We first used *caspo* to compute all global optimum solutions to the optimization over our case study. We found 16 Boolean logic models (Supplementary Fig. S1) with minimal score (0.36 s), all models having the same fitness to data (MSE = 0.0499) and size (28). Moreover, the same 16 logic models were found (0.5 s) using an extended PKN with feedback loops from Terfve *et al.* (2012). Cross validation analysis showed no significant difference in the optimum MSE with respect to the complete dataset (Supplementary Fig. S2).

The 16 different models arise owing to four pairs of submodels (modules) equivalent in terms of score. These modules represent alternative ways to activate specific nodes and are independent from each other. For each pair, only one of the modules appears in a given model; that is, they are *mutually exclusive*. Thus, selecting either member of each pair provides an optimal model and all possible combinations give rise to the 2^{4 }= 16 models. To elucidate the differences between the 16 models from their responses to all possible experimental conditions, we computed and compared their GTTs (Section 2.1). Interestingly, they all have the same GTT. That is, for any combination of input nodes (stimuli and inhibitors), the same values are predicted for all the readouts by the 16 models. Therefore, the optimization reports a single solution in terms of input–output behavior, despite the fact that this solution can take the form of any of the 16 models. To distinguish among these models (and thus determine which of the mutually exclusive modules are functional), we would require a different experimental setup, i.e. new species have to be either perturbed or measured.

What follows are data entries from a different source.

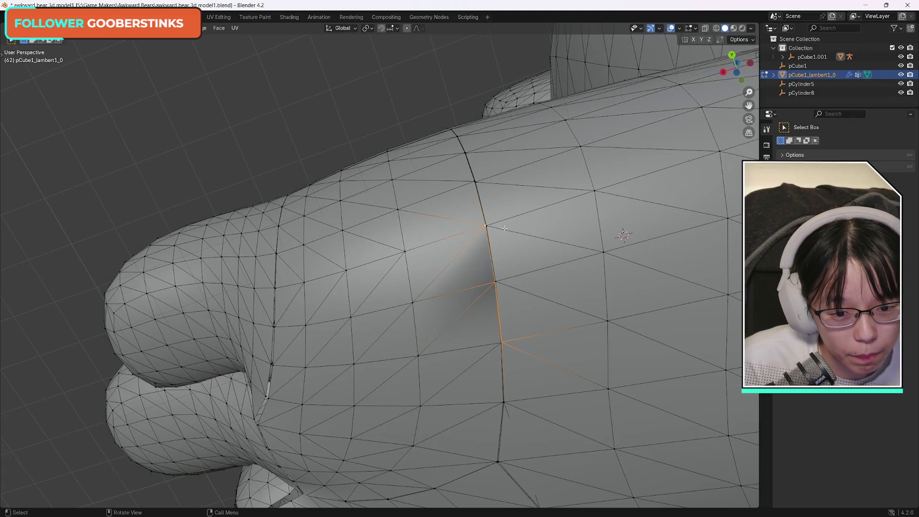
{"action": "left_click", "coordinate": [486, 223]}
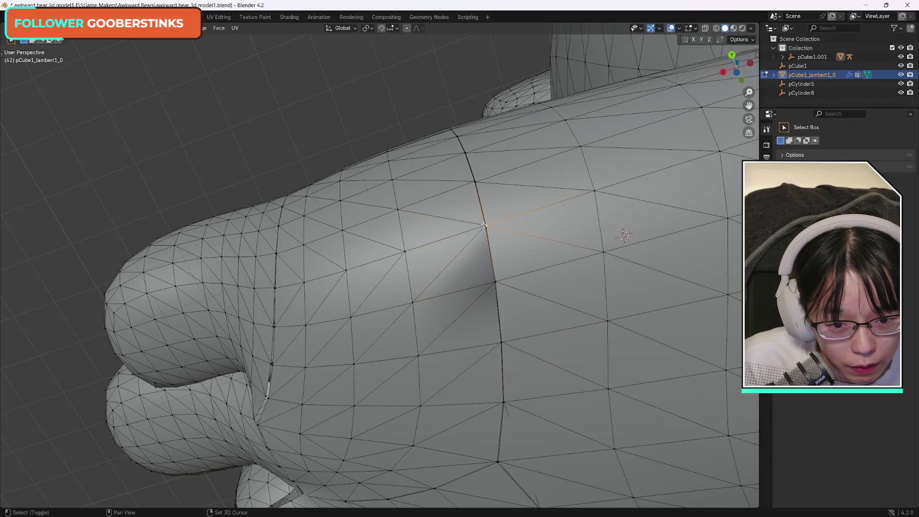
{"action": "left_click", "coordinate": [496, 281], "text": "shift"}
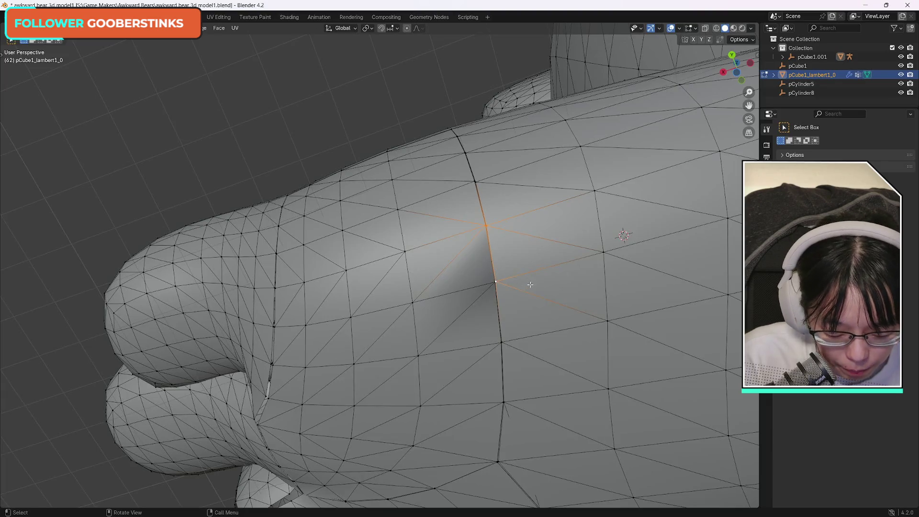
- Pair matching vertices across the right side of the snout seam for welding
{"action": "mouse_move", "coordinate": [552, 203]}
{"action": "left_mouse_down"}
{"action": "mouse_move", "coordinate": [526, 239]}
{"action": "mouse_move", "coordinate": [555, 175]}
{"action": "left_mouse_up"}
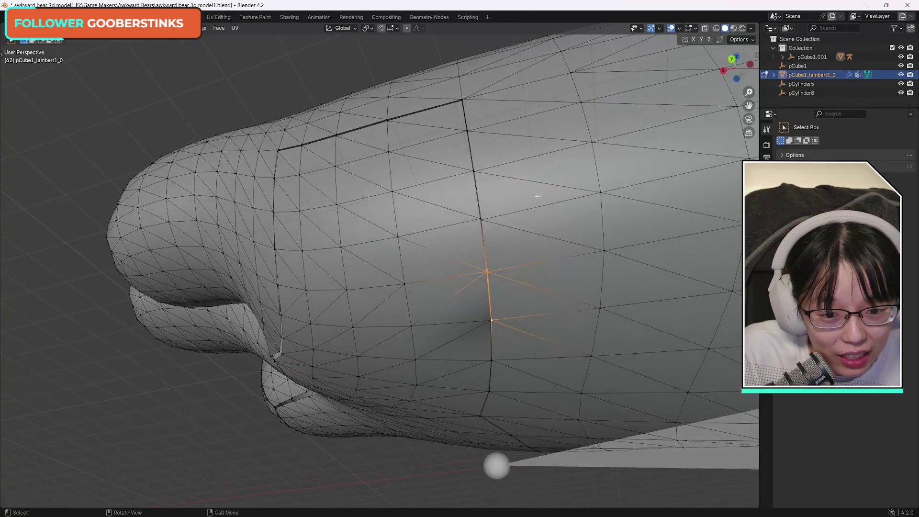
{"action": "left_click", "coordinate": [480, 219]}
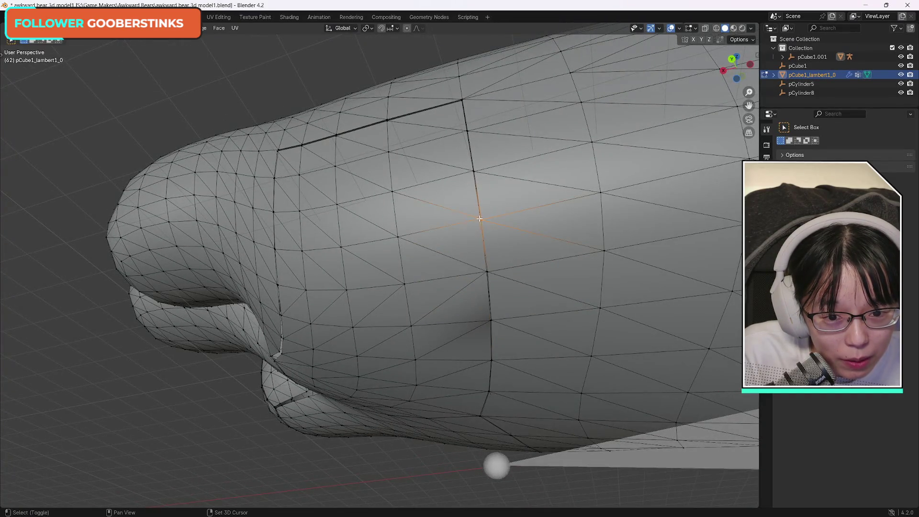
{"action": "left_click", "coordinate": [488, 271], "text": "shift"}
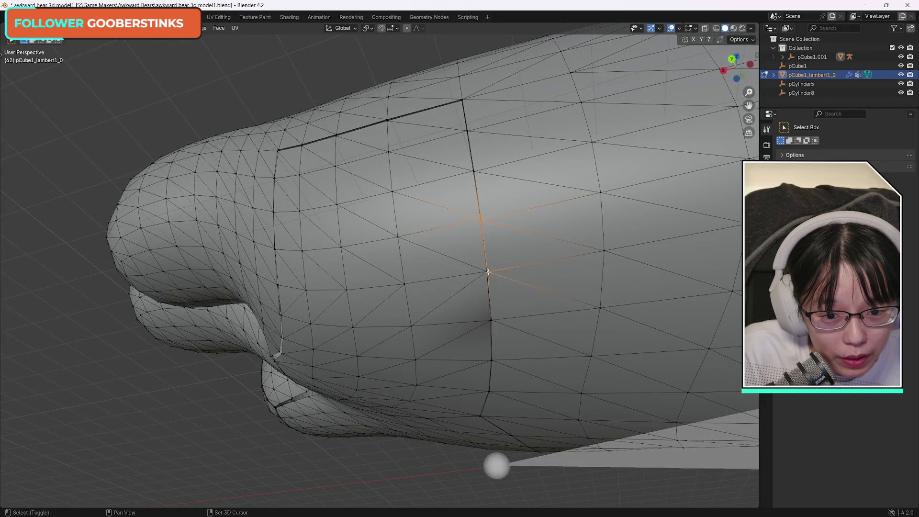
{"action": "left_click", "coordinate": [481, 219], "text": "shift"}
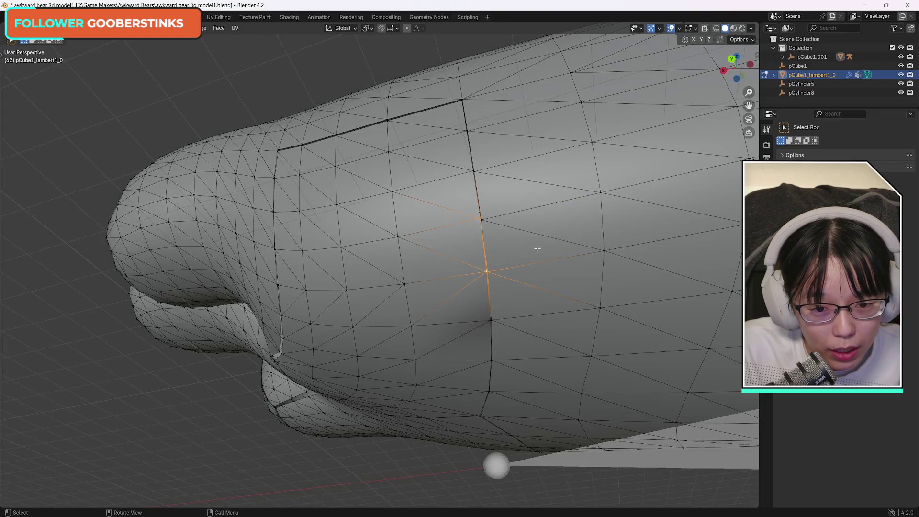
{"action": "left_click", "coordinate": [474, 170]}
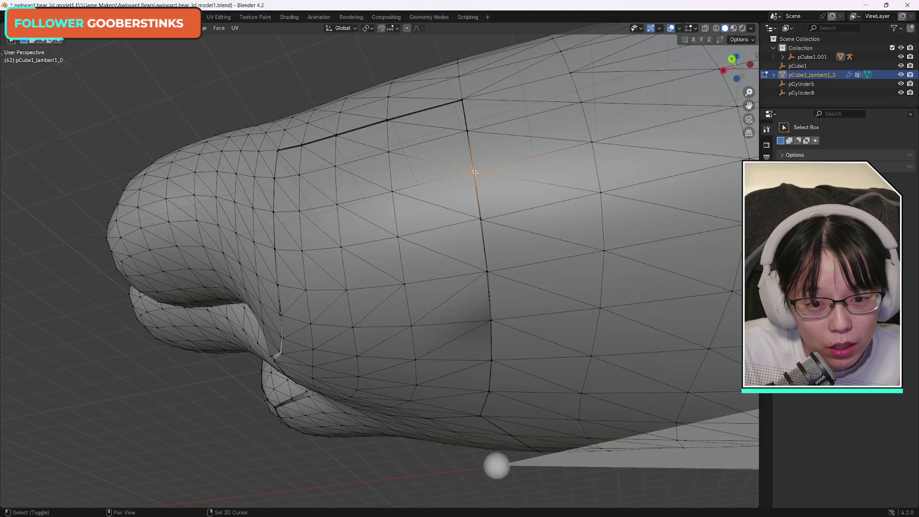
{"action": "left_click", "coordinate": [481, 219], "text": "shift"}
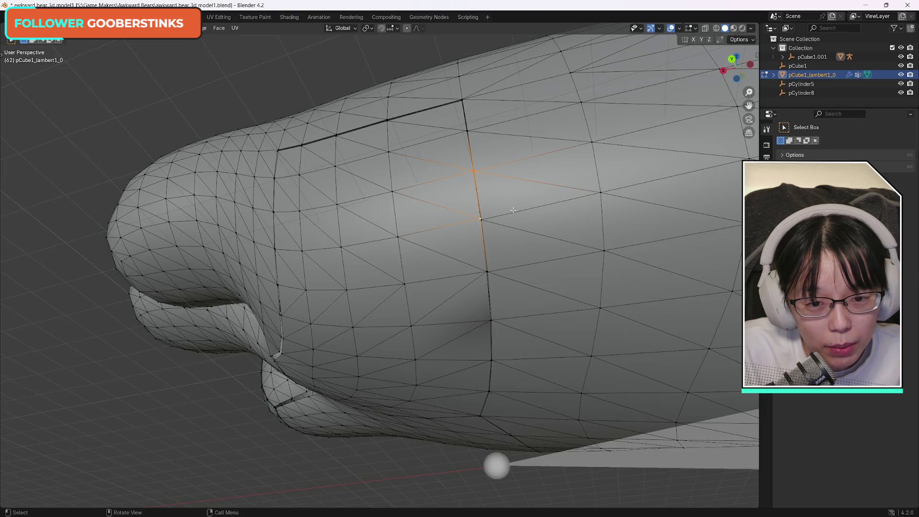
{"action": "left_click", "coordinate": [472, 170], "text": "shift"}
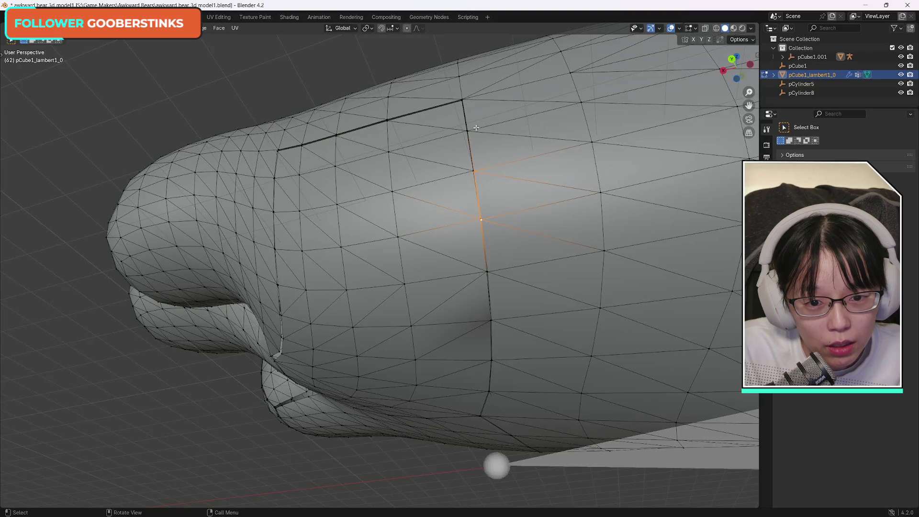
{"action": "left_click_drag", "start_coordinate": [728, 54], "coordinate": [731, 82]}
{"action": "left_click", "coordinate": [484, 168]}
{"action": "left_click", "coordinate": [485, 223], "text": "shift"}
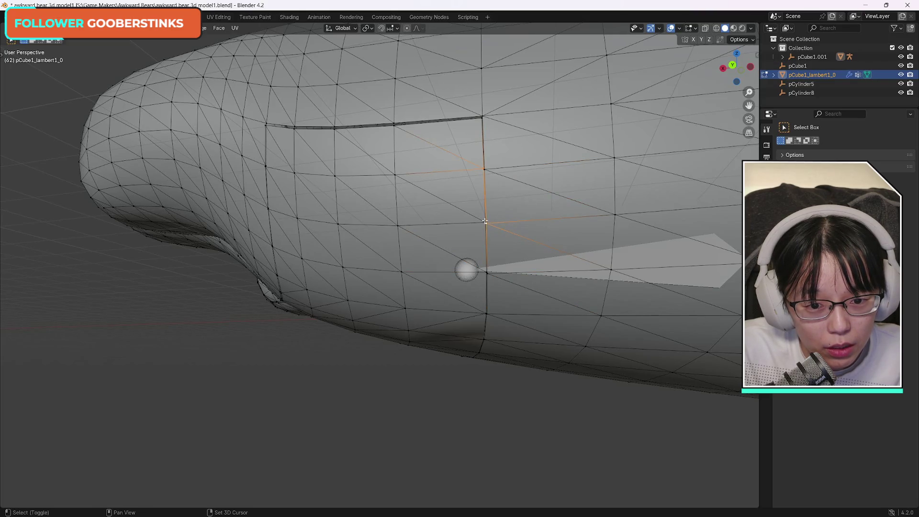
- Pair the top corner vertex and neighbouring slit vertices, then zoom in along the slit
{"action": "left_click", "coordinate": [482, 118]}
{"action": "left_click", "coordinate": [484, 170], "text": "shift"}
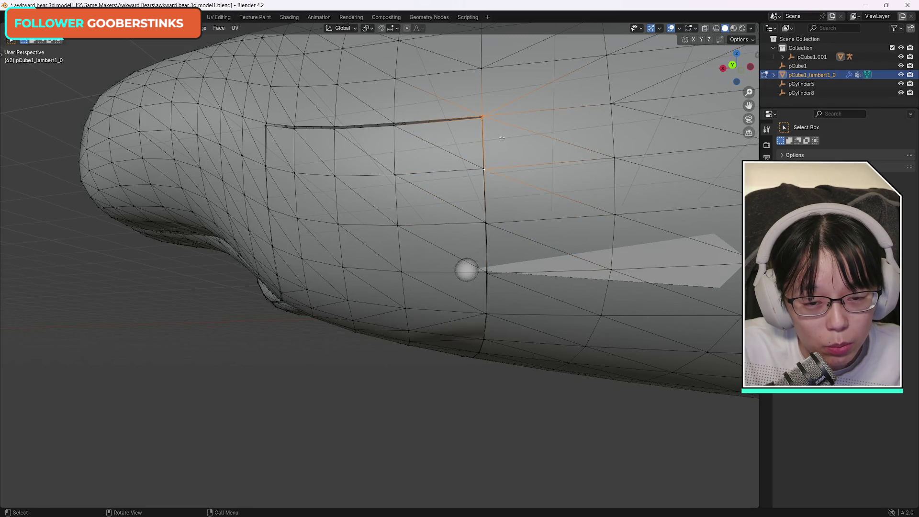
{"action": "left_click", "coordinate": [484, 166], "text": "shift"}
{"action": "key", "text": "alt+a"}
{"action": "left_click", "coordinate": [482, 117], "text": "shift"}
{"action": "left_click", "coordinate": [391, 123], "text": "shift"}
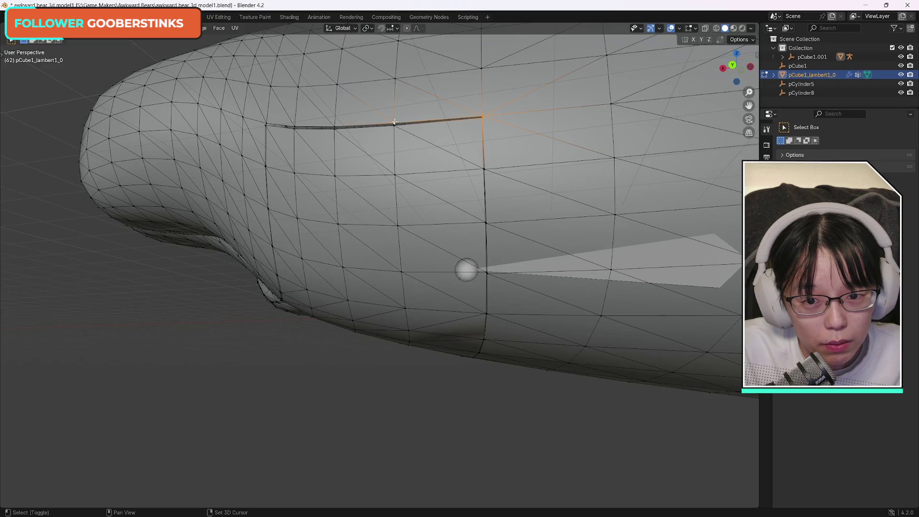
{"action": "left_click", "coordinate": [482, 117], "text": "shift"}
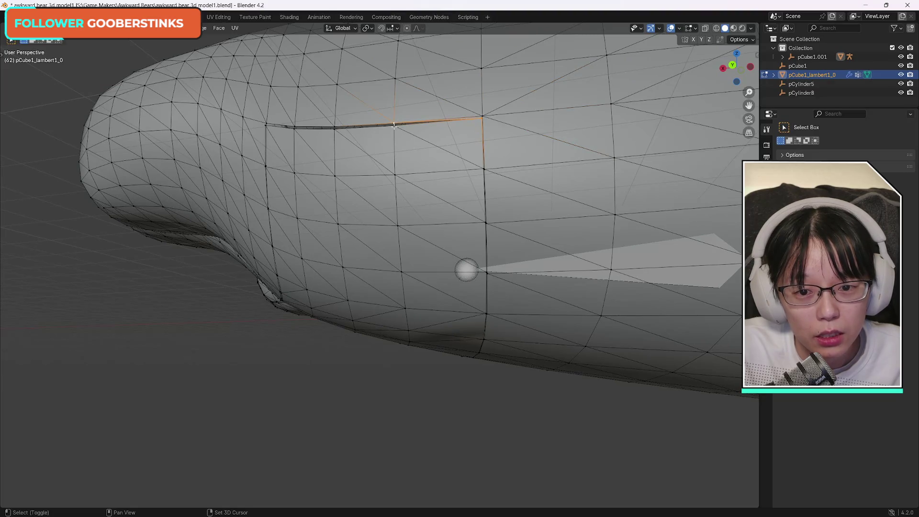
{"action": "left_click", "coordinate": [394, 124], "text": "shift"}
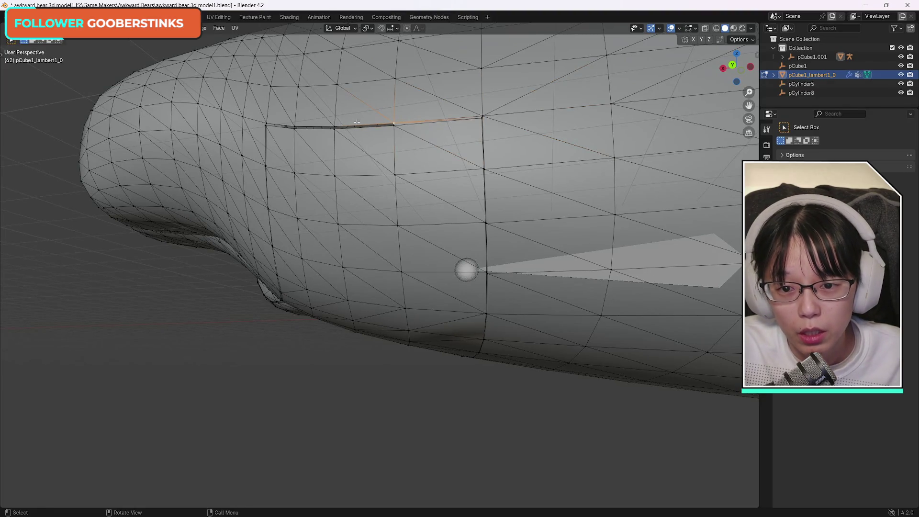
{"action": "left_click", "coordinate": [334, 127], "text": "shift"}
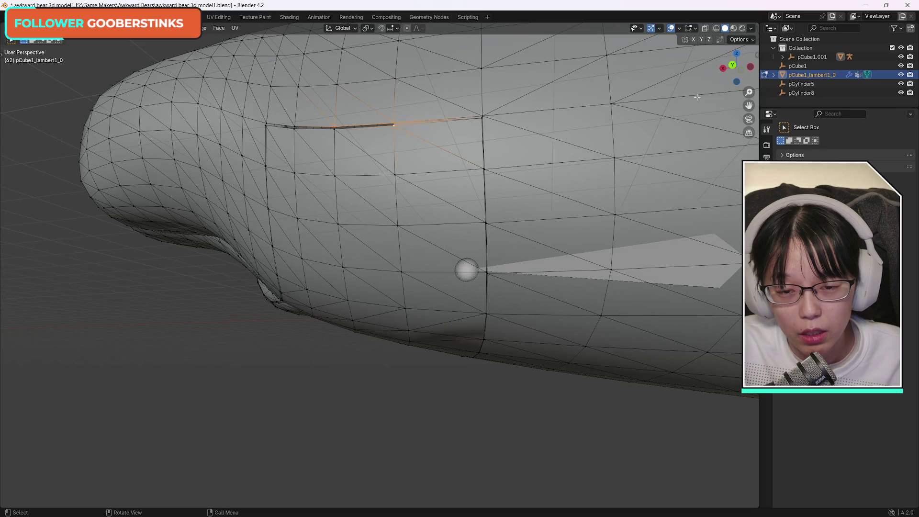
{"action": "left_click_drag", "start_coordinate": [393, 127], "coordinate": [614, 259]}
{"action": "left_click_drag", "start_coordinate": [439, 152], "coordinate": [440, 152]}
- Select facing vertex pairs across the horizontal head slit for welding
{"action": "left_click", "coordinate": [425, 153], "text": "shift"}
{"action": "left_click", "coordinate": [357, 147], "text": "shift"}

### 3.2 Suboptimal Models: Enumeration and Structure

Experimental error is inherent in biochemical data. Therefore, one needs to consider models whose predictions deviate from those of the optimal one by an amount within the experimental error (Saez-Rodriguez *et al.*, 2009). Considering that the optimization minimize MSE and size, we defined as *sub**optimal models* those solutions having MSE within a 10% of tolerance with respect to the MSE of optimal models (a conservative approximation to the real experimental error), and maximal size of 28 (the size of the optimal models; Section 3.1). From these settings, *caspo* found 11 700 suboptimal models (Fig. 2) with sizes 28, 27, 26 and 25 whose MSE spanned from 0.0499 to 0.0546. We observed that the number of models decreases exponentially with the tolerance over the MSE (e.g. 8%—7378 models, 6%—6048 models, 2%—192 models). Allowing also a tolerance over the size would generate a much larger number of models by the addition of spurious links to those of size 28 (e.g. size 29–51 480 models, size 30–189 364 models). We therefore limited, for simplicity of this study, the size to 28.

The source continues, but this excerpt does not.